Children Living in Filth
By Dan Breitwieser, WCJB TV 20 News.
Investigators say they learned about the abuse because someone noticed bites from roaches and possibly rats on one of the children. And it's not the first time the two adults have been charged with neglect.
The stench is so strong, one can smell it from street--and that's before you can even open the front door.
It takes closed nostrils and a strong stomach to brave the interior of a house in such of this putrid shape it's tough to call a home. Infested with roaches, ants...and who knows what else lies beneath these mounds of dirty clothes and garbage. It took repellant to keep the bugs off for a quick trip inside.
Debra Cotrel lives across the street and says the family kept to themselves, but there was a constant turnover of junk sold in yard sales to help pay the bills.
"It's very disgusting because I do know that small children were there," says Cotrel.
Saturday, the Department of Children and Families found four kids ages two to seventeen living in the filth. Their mother, 35-year-old Heidi Prophet and grandmother, 64-year-old Donna Deal, have been charged with four felony counts of child neglect.
"This to me is just as bad as physical abuse," says Chiefland Police Chief Robert Douglas. "It is physical abuse if you think about it, if you have to live in this kind of filth."
A kid's playhouse outside is in better shape than the real thing.

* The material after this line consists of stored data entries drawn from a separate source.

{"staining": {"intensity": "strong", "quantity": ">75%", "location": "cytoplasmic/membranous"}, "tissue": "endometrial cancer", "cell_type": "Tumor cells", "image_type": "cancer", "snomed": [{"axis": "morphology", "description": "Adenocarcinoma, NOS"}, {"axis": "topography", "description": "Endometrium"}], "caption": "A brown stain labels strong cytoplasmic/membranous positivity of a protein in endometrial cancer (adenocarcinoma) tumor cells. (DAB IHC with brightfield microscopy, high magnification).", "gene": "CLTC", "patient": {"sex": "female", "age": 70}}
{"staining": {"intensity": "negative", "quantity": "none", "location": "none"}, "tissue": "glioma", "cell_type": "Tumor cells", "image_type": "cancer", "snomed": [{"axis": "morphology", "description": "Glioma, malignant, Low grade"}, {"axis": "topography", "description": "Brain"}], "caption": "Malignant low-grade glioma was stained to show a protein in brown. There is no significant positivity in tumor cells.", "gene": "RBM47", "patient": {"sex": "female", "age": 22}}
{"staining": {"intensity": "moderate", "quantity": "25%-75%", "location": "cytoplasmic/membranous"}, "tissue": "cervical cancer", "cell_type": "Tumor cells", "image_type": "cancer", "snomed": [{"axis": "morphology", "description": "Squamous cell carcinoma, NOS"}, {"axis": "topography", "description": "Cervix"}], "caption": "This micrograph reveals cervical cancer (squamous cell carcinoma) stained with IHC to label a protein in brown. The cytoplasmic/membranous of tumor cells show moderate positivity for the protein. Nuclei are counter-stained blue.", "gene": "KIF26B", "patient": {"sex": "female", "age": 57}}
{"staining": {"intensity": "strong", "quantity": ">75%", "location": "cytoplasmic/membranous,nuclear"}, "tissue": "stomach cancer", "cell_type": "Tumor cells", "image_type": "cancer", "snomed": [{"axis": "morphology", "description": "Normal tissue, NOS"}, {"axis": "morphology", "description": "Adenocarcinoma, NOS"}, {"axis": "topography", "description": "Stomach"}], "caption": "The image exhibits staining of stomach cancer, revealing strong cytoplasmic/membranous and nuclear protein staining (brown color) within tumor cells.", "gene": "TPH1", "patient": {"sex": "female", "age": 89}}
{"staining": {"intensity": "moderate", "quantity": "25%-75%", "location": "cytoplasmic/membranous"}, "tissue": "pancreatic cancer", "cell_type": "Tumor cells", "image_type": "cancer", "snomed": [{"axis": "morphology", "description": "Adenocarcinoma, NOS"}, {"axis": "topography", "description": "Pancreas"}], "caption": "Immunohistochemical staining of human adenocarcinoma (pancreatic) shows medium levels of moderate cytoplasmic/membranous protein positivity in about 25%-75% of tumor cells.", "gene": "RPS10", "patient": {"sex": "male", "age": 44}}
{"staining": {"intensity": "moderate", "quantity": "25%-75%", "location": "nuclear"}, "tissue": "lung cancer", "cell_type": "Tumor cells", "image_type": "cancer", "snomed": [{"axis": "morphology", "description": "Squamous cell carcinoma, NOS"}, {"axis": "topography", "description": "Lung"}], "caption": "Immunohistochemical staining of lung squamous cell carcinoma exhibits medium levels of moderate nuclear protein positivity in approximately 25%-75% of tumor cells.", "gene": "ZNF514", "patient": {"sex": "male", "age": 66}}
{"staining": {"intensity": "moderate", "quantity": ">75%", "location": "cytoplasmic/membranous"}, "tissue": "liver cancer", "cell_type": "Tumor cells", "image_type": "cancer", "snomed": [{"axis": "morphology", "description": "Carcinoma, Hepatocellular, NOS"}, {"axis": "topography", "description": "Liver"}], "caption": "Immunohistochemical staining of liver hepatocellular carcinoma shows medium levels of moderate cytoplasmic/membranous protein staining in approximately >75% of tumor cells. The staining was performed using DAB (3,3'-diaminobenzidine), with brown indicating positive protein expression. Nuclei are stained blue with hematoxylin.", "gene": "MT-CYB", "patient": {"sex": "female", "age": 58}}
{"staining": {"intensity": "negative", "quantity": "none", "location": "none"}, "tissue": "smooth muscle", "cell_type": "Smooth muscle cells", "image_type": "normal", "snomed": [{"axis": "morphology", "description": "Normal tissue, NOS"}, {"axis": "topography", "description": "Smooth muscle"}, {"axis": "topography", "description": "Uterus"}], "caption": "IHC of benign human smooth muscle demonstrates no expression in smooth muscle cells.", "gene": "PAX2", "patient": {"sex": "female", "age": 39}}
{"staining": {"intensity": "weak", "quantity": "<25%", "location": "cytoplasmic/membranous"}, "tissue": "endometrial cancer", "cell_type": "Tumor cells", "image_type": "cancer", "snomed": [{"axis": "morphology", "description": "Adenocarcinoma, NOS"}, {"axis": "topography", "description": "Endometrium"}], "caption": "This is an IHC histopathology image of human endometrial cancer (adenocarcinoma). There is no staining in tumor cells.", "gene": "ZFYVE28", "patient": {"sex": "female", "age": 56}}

But with an animal skeleton in the yard, or blackened toys, or dozens of broken- down bikes, outdoors was no refuge.
Prophet and Deal got into similar trouble in August 2002.
"I've only seen something this bad once before," says Chiefland Building and Zoning Director Bill Hammond. "And that was right here. It's the second time at this house."
"You don't ever know what's going on in your back yard until it's pointed out," says Cotrel.
In the case opened in 2002, Prophet and Deal agreed to court supervision and other monitoring terms instead of jail time. Prophet for one year and Deal for six months. They are currently in the Levy County Jail on 30-thousand-dollars bond each.
The oldest child is staying with an aunt, the youngest three are in foster care.